We have finally figured out how to eliminate those annoying dolphins as a species (aside from humiliating them to death for tourist shows). SeaWorld, the world’s largest chain for aquatic gulags, has managed to kill a dolphin as part of its show.
Sharky the dolphin was performing some sort of aerial stunt when it hit another dolphin in a mid-air collision. Now THAT’s entertainment! In the War on Animals, it is always great to see people showing initiative and eliminating the great dolphin threat.
Sadly, we lost one of our boys on the West Coast recently. An animal trainer in California paid the ultimate price in this crazy, mixed-up war, when a “friendly” grizzly bear he was wrestling with bit him on the neck. We proudly salute our fallen comrade. May he go where the bears and their hunts for picanic baskets cannot reach him.
Finally, many of our readers have been clamoring for mention of the shark attack in San Diego last week. There, we said it.
Baseball season is finally upon us. We know it, our former enemies friends in Japan know it and obviously so do the animals. Seeing an opportunity to strike at loyal Boston Red Sox fans, a red-tailed hawk made a nest at the majestic Fenway Park, a baseball Mecca.

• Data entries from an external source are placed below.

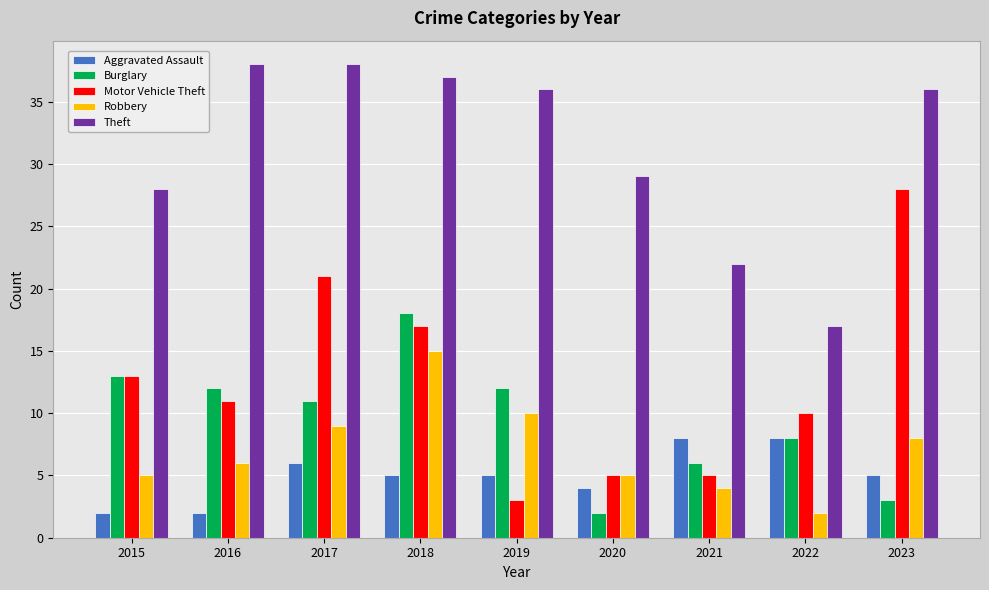

What is the total value across all series at 2019?

66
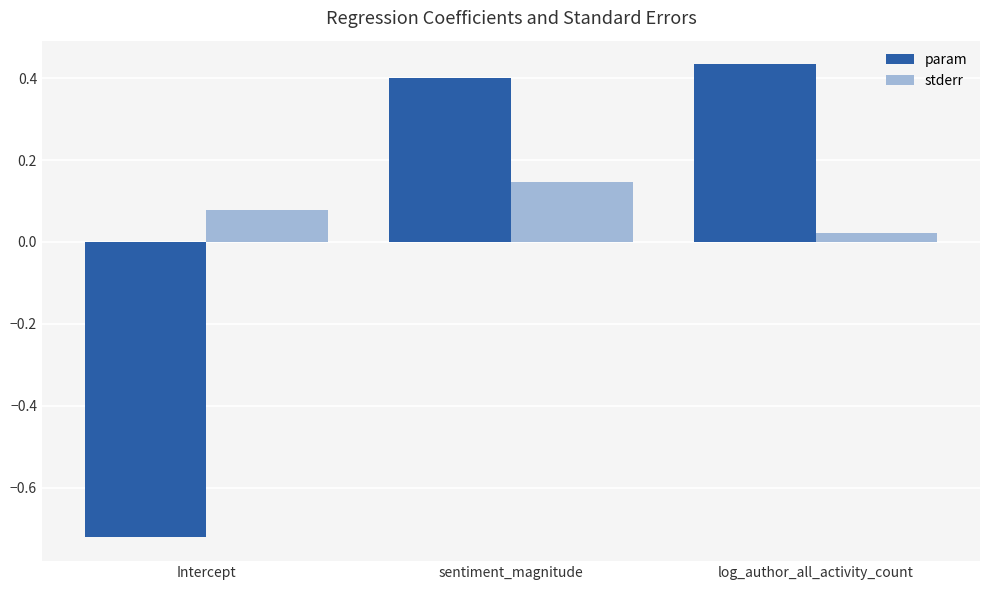

What is the difference between the maximum and minimum values in the param series?

1.2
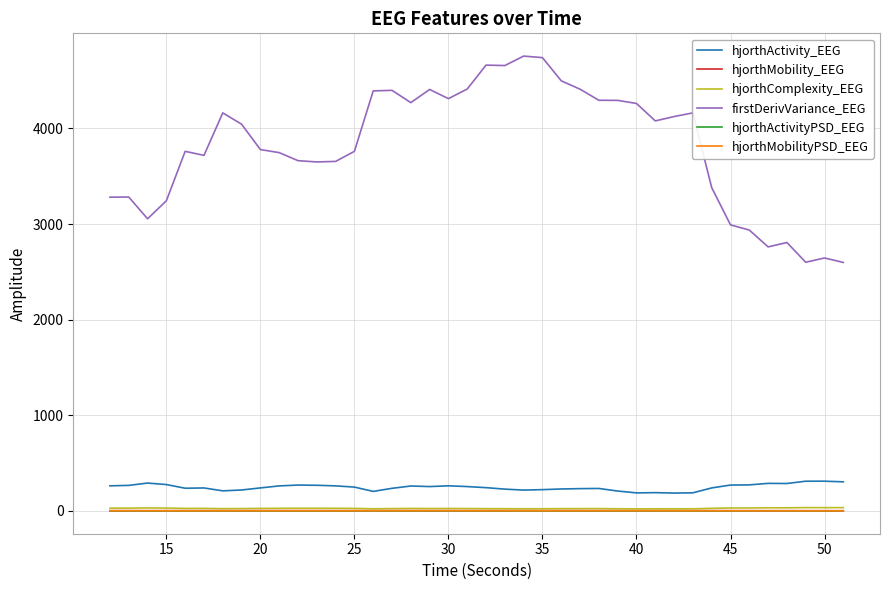

Does the chart have visible grid lines?

Yes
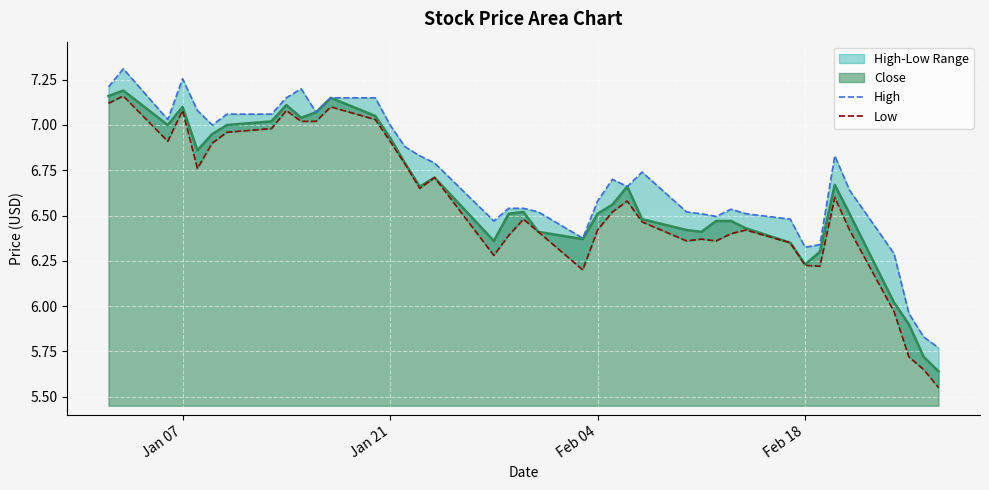

How many categories are shown in the chart?

40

The hawk waited for its opportunity, and was noticed by ballpark staff. The bird was scheduled to be dealt with when it attacked a girl taking a tour of the park with her middle school class, cutting her head above her eye. Not surprisingly, the nest was located just above the press box, most likely waiting for the off chance to silence The Guys.
The story has a somewhat happy ending. The hawk flew off and is reported to be still at large after the nest, and an egg, were removed. New item on the Fenway menu: omelettes.
In unhappier news, sea lions in California had been given a death sentence (and rightly so!) by the state government, then the inHumane Society came in and made them stop. The stay of execution will last until something is worked out by the group and state and federal agencies. This blog will never waver from its “kill the bastards” stance.
In a case of lose-lose, while the sea lions could meet their end, or even be moved, they are being moved to that salmon can make it ustream to spawn. We can handle the salmon, though.